From a more pragmatic point of view, the new Italian government needs to develop a European strategy to avoid a deeper recession and avert the dangerous debt-deflation spiral that is underway. Since fiscal policy cannot be used, monetary policy is not available at a national level and structural reforms are not helping stop the economy’s decline, Italy needs an external stimulus coming from a growth initiative in Europe. The export oriented industrial sector is still thriving and would profit from an increase in the economic activity abroad. Consequently, in order to restore growth, Italy needs to change the nature of the current economic cooperation in the euro area that is based solely on preventive distrust and fiscal austerity. This has clearly proved not to work and is deepening–not alleviating–the fiscal crisis. Furthermore the spiral of austerity is drawing in all of Europe. Even the stronger economies, from the Netherlands to Germany, are now balking. So a new Italian government will have to reconsider the way the euro area deals, or does not deal, with its depressed level of activity.

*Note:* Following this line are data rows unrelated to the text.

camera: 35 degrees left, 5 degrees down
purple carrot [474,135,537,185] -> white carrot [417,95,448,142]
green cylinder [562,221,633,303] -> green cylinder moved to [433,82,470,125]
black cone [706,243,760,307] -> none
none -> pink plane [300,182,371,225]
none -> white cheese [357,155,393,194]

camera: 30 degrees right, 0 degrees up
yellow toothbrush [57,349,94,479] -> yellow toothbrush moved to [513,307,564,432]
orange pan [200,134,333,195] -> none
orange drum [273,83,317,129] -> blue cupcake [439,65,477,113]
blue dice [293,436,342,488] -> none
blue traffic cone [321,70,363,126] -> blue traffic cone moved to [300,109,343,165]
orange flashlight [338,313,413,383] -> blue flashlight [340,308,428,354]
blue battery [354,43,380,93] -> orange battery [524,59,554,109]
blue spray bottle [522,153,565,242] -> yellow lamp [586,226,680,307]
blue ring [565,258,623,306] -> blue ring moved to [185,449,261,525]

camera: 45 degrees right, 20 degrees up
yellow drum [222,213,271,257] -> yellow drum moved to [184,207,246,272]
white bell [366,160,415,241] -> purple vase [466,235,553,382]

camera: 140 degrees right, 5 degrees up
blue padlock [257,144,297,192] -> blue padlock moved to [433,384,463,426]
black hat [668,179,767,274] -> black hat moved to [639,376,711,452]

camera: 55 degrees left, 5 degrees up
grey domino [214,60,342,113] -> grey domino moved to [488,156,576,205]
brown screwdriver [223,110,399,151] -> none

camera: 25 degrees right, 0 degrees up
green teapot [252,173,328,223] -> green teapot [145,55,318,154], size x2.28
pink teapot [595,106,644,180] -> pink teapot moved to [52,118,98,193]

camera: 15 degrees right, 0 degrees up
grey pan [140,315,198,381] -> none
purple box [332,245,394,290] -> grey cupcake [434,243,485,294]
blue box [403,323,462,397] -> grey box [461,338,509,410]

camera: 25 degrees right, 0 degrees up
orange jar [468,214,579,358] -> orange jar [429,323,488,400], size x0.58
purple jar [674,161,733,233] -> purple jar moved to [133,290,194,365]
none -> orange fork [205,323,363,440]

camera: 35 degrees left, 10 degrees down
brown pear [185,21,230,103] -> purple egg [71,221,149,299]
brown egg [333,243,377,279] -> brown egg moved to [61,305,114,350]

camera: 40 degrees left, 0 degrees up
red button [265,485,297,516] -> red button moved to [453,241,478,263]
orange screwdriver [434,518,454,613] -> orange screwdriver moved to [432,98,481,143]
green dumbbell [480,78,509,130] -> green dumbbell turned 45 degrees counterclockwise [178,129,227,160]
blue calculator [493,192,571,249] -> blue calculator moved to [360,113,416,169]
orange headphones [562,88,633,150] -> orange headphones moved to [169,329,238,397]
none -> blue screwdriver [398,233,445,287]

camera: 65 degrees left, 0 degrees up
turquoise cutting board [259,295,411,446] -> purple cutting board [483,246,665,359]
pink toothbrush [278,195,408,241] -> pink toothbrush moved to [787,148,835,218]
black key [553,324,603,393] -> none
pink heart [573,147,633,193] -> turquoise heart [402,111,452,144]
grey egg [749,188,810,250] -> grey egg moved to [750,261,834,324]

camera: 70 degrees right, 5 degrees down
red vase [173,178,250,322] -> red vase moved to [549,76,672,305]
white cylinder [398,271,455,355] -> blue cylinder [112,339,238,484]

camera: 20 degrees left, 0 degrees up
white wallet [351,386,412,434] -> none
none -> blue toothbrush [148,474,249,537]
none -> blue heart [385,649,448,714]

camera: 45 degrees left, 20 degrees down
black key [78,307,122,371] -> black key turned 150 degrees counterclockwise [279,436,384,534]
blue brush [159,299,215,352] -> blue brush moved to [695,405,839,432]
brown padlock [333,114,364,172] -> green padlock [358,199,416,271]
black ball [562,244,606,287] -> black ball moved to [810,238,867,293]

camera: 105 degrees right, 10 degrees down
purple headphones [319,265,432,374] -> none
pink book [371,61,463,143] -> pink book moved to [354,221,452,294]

However, to renegotiate the European framework, a government must be credible in Brussels. And in order to be credible there it needs to conduct credible policies at home. In the current juncture, for instance, if President Hollande had a balanced budget, he would be politically stronger than Chancellor Merkel. In order to be effective in Brussels, a “non-Monti” government in Italy would wind up behaving more or less the same way as the real Monti government. Perhaps it would enjoy even less wiggle room, as it will have to build its own credibility from scratch. For this reason, political analysts in Italy believe that no matter the government “post-Monti”, it actually means Monti.